Yesterday the full Senate finally confirmed Judge Andre M. Davis to the Fourth Circuit.  As reported here before, the seat that Judge Davis will take has been vacant since Judge Murnaghan’s death in 2000.

This opens a seat on the United States District Court for the District of Maryland.  The Senate has a lot of nominations before anyone will even be placed for a vote for this seat.  The scuttlebutt around Baltimore is that many very well-qualified jurists will apply for the seat, and probably some practitioners as well.

Age Discrimination is a Second-Class Claim

Posted by marykeating on November 7, 2009 under Age discrimination | Be the First to Comment

Today’s New York Times editorial page presents a brief history of the second-class status of age discrimination claims.  Although Congress is considering overturning the recent Gross case out of the Supreme Court, which erected a much higher proof standard for age discrimination claimants (see my earlier discussion of this case here http://marylandemploymentdevelopments.com/2009/07/16/age-discrimination-is-up-so-is-the-proof-requirement/), the problem with age discrimination has deeper roots.  Adam Cohen points out that the skepticism over whether older workers deserved protection prevented age’s inclusion in the original Civil Rights laws in 1964.  Ever since, the cases have been routinely met with judges’ labeling age-biased comments as “stray remarks.”  “You are too old for this damn job” does not sound like a stray remark to me, but the defense will continue to characterize these comments thusly until Congress speaks clearly.  Federal judges, ironically, are not forced to retire at any particular age.

New Push for ENDA

Posted by marykeating on November 6, 2009 under Gender orientation discrimination, Pending legislation | Be the First to Comment

As reported here, the Employment Non-Discrimination Act, or ENDA, is one of the Obama administration’s top priorities.  The bill would outlaw discrimination on the basis of gender identity and sexual orientation.  Those categories are protected under Maryland law, but not federal law yet.  There won’t be action this calendar year.  It’s hard to tell whether the defeat of the same sex marriage proposition in Maine will affect prospects of this law.

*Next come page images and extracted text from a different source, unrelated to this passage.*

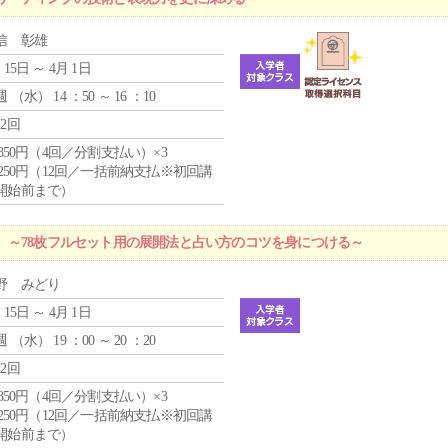
信 彰雄
 15日 ～ 4月 1日
週 （
水
） 14 ：50 ～ 16 ：10
12回
4,850円（4回／分割支払い）×3
1,250円（12回／一括前納支払※初回講
開始前まで）
 ～78枚フルセット用の展開法と占い方のコツを身につける～
野 みどり
 15日 ～ 4月 1日
週 （
水
） 19 ：00 ～ 20 ：20
12回
4,850円（4回／分割支払い）×3
1,250円（12回／一括前納支払※初回講
開始前まで）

How do you spell relief at the Fourth Circuit? V-O-T-E

Posted by marykeating on November 5, 2009 under Court news | Read the First Comment

This blog has previously discussed the difficulty of delivering justice to this region, in light of five openings (out of 15) on the Fourth Circuit Court of Appeals.  Two nominees have been given the green light by the Senate committee, but await full votes by the Senate.  The Senate, of course, has the constitutional role of advising and consenting to judicial appointments.  This role gives it the power to hold up appointments.  The dusty seat reserved for Judge Andre M. Davis has been vacant more than ten years.

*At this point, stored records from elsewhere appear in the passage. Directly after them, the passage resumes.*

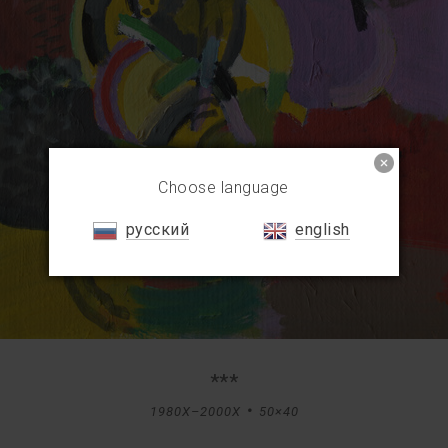
Choose language
русский
english
***
1980X–2000X
50×40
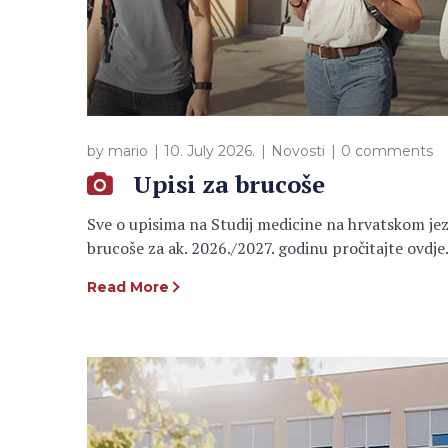
by
mario
10. July 2026.
Novosti
0 comments
Upisi za brucoše
Sve o upisima na Studij medicine na hrvatskom jez
brucoše za ak. 2026./2027. godinu pročitajte ovdj
Read More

Well, at least President Obama is doing his part.  Yesterday he nominated two North Carolina judges to the Fourth Circuit.  President Clinton had earlier tapped Judge James Wynn Jr. of the North Carolina Court of Appeals; Judge Davis had the same experience of having his nomination die after a Republican took the White House.  Judge Wynn is also African-American.  The Fourth Circuit’s geographical region has a high population of African-Americans, so adding to the diversity of the Court would be fair and add to its perceived legitimacy.  The other nominee, Judge Albert Diaz, is Hispanic.  There are no current Hispanic members of the Court.  More to the point for my clients, Judge Diaz has been working as a special trial judge for complex business cases.  Often judges are chosen from the ranks of former prosecutors, and therefore their civil experience is meager.

Fourth Circuit Logjam Continues

Posted by marykeating on November 1, 2009 under Court news | Read the First Comment

Barbara Keenan earned unanimous approval from the Senate Judiciary Committee to take an open spot on the Fourth Circuit Court of Appeals.  Judge Keenan has been a judge in every level in Virginia state courts, according to Legal Times.  As reported here earlier, the Fourth Circuit has long been understaffed, with one of its openings vacant for ten years.  Judge Andre Davis, from the U.S. District Court for the District of Maryland, has been waiting for a vote from the entire Senate since June.